DIRECTIONS> Your result should be every line of the records below that contains the word "altera".

--------------------------------------------------

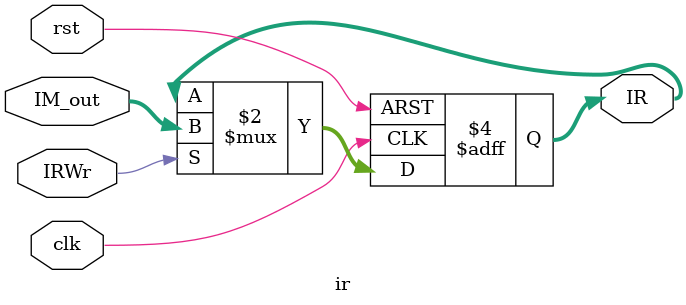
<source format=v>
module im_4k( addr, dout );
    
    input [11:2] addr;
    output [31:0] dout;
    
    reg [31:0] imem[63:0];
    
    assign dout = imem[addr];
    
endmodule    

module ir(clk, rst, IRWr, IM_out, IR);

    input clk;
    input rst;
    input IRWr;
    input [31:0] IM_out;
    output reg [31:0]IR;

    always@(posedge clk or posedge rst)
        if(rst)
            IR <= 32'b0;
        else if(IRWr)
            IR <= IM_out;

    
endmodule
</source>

--------------------------------------------------

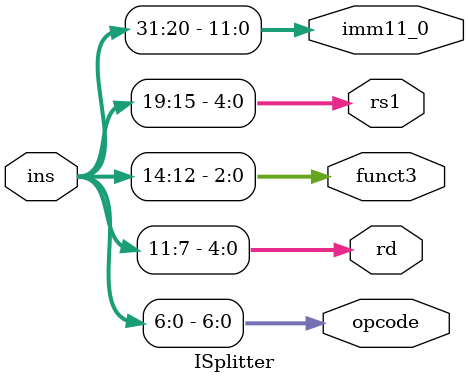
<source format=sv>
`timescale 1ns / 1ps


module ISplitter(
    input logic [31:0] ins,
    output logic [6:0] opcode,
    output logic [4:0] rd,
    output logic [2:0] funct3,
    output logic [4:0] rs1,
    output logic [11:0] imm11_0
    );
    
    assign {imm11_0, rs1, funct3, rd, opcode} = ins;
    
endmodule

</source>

--------------------------------------------------

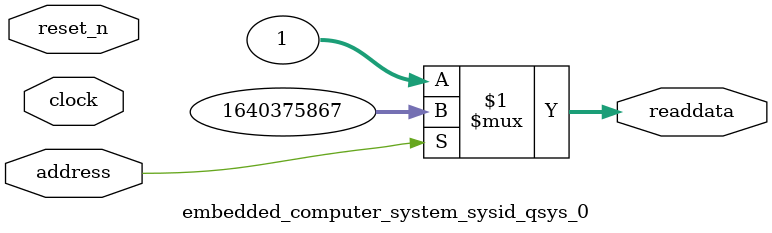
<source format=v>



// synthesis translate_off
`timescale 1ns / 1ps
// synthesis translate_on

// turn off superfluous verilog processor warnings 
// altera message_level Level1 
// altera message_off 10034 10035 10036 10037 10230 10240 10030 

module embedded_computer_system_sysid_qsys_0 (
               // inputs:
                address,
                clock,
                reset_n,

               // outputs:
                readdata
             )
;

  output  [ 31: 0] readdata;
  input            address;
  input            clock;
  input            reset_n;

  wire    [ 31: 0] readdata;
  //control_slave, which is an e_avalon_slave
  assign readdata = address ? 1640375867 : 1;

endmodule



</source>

--------------------------------------------------

RESPONSE FOR THIS EXERCISE>
// altera message_level Level1 
// altera message_off 10034 10035 10036 10037 10230 10240 10030 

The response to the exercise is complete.